Given instruction:
Using the report on the Dozhd poll, answer these questions:
(a) How many people did Leningrad lose while under siege during World War II?
(b) Through what means is the Dozhd channel available?
(c) What percentage supported the surrender of Leningrad in the poll screenshot shared on Twitter?

Text:
____
On Wednesday, Lawmakers in St. Petersburg called authorities to consider closing an independent television channel that caused outrage by holding a poll asking viewers if Leningrad should have been surrendered to the Nazis.

      Leningrad, which is now named St. Petersburg, lost up to 1.5 million people while under siege during World War II.

      The liberal-leaning Dozhd ("Rain") television channel, which famous for its open criticism of the government and is available online and via some cable providers, asked in an online poll earlier this week whether the city should have been surrendered “to save hundreds of thousands of lives.” The poll was held to coincide with the imminent celebration of the 75th anniversary of the lifting of the Leningrad siege, which took place on  Monday.

      The channel then received a lot of angry messages and phone calls and hastily took down the poll and said on Twitter that the incident was “a mistake by the producer … and the social network editor.” A screenshot of the poll made available on Twitter showed 54 percent supporting the would-be surrender of Leningrad. The number of respondents was not specified.
____
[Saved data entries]
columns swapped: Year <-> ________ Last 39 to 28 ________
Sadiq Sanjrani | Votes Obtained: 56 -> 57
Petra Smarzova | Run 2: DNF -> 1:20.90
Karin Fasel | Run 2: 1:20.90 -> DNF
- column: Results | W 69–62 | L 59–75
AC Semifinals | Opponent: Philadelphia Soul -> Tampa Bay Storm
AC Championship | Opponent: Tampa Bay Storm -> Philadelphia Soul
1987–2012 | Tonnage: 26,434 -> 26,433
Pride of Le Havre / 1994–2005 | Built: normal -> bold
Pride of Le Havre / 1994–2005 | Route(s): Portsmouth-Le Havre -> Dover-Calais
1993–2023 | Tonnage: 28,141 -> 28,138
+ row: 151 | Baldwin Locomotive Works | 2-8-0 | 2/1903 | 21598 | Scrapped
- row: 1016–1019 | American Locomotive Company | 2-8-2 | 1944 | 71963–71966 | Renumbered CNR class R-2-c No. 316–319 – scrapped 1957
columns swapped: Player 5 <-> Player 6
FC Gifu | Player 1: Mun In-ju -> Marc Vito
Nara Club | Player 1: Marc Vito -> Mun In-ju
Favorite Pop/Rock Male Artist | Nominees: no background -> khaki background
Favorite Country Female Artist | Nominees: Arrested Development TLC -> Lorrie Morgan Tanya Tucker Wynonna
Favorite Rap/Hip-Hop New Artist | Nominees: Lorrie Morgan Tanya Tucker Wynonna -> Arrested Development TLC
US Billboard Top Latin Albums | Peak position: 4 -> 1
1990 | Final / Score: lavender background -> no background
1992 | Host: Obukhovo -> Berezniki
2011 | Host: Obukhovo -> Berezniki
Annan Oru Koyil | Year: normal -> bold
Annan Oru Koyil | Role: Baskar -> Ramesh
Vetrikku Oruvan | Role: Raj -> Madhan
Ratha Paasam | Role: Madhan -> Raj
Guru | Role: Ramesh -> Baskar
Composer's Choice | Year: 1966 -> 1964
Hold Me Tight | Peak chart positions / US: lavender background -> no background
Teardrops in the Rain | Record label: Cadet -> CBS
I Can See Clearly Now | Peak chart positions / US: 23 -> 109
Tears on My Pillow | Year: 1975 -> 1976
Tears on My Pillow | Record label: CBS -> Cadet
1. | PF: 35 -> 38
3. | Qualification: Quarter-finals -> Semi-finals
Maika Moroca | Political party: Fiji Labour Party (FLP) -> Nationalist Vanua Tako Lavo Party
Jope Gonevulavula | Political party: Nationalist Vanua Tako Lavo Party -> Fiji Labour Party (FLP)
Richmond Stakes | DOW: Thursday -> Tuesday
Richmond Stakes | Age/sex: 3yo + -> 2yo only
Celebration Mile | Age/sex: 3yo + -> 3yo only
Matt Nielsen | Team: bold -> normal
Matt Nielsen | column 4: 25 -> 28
____
The reply:
(a) Up to 1.5 million people.
(b) Online and via some cable providers.
(c) 54 percent.